Elon Musk, like other AI experts, says there is little real-world data left to train AI models.
“We're basically depleting the human reservoir of knowledge right now… in AI training,” Musk said in a livestreamed conversation with Stagwell chairman Mark Penn streamed on X late Wednesday. spoke. “That's basically what happened last year.”
Musk, who owns the AI company xAI, echoed a theme touched on by former OpenAI chief scientist Ilya Satskeva in a December speech at the machine learning conference NeurIPS. Sutskever said the AI industry has reached what he calls “peak data,” predicting that the lack of training data will force a shift from current model development methods.
In fact, Musk suggested that synthetic data, or data generated by the AI models themselves, is the way forward. “With synthetic data… [AI] It’s like a grading in itself and you go through this self-study process,” he said.
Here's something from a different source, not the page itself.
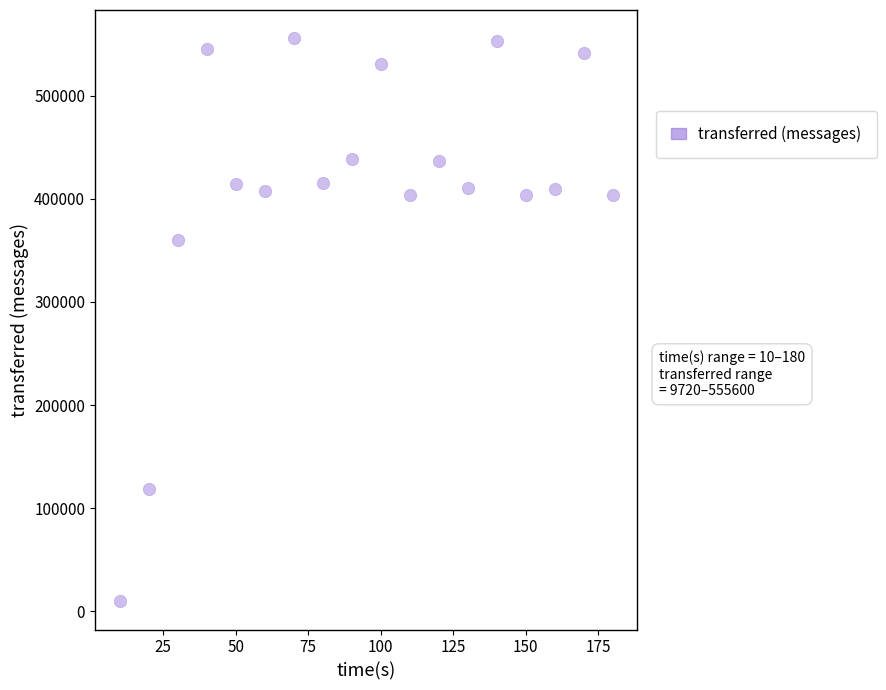

What is the range of Y values (max minus min)?

545880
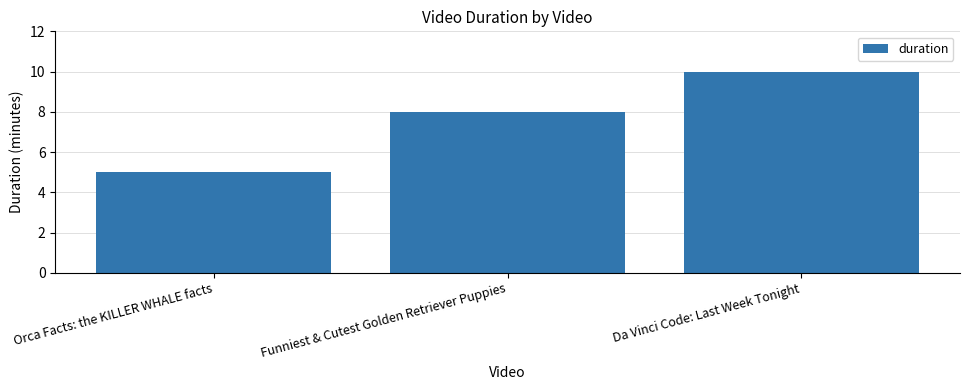

At which category does the chart reach its minimum across all series?

Orca Facts: the KILLER WHALE facts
Other companies, including tech giants like Microsoft, Meta, OpenAI, and Anthropic, are already using synthetic data to train their flagship AI models. Gartner estimates that 60% of data used for AI and analytics projects in 2024 will be synthetically generated.
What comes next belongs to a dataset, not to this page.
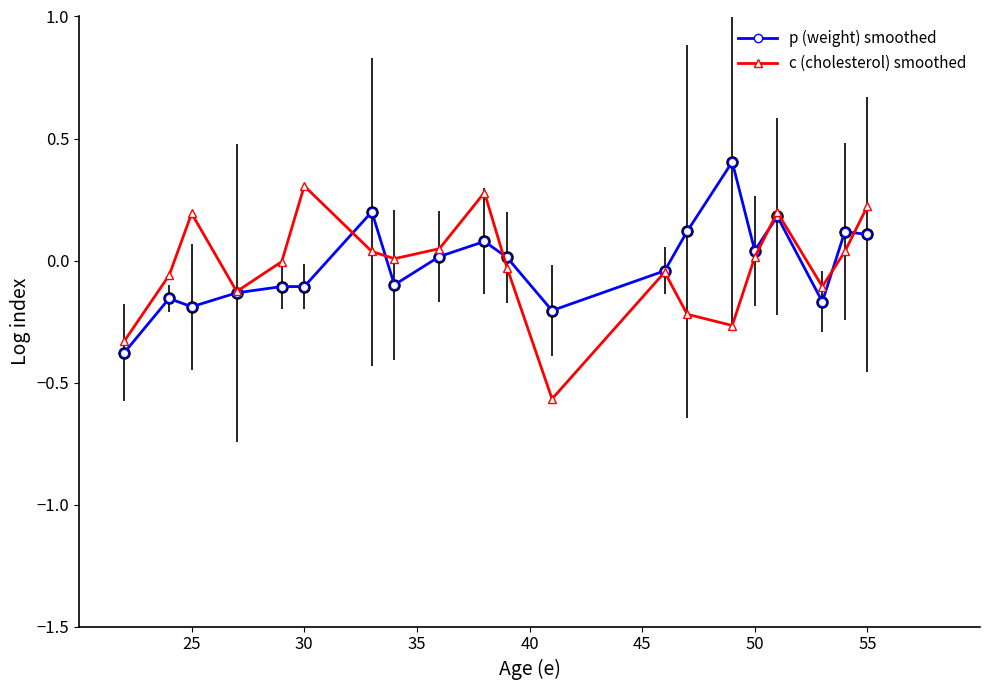

How many categories are shown in the chart?

20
Microsoft's Phi-4, which was open sourced early Wednesday, was trained on synthetic data in parallel with real-world data. Google's Gemma model was similar. Anthropic used some synthetic data to develop Claude 3.5 Sonnet, one of its highest performing systems. Meta then used the AI-generated data to fine-tune its latest Llama series models.
Training on synthetic data also has other benefits, such as cost savings. AI startup Writer claims that its Palmyra X 004 model, developed almost entirely using synthetic sources, cost just $700,000 to develop. In comparison, the estimated development cost for a comparable OpenAI model is $4.6 million.
However, there are also disadvantages. Some studies suggest that synthetic data can lead to model breakdown, making the model's output less “creativity” and more biased, and ultimately severely impairing its functionality. Suggests. Models create synthetic data, so if the data used to train these models has biases or limitations, the output will be contaminated as well.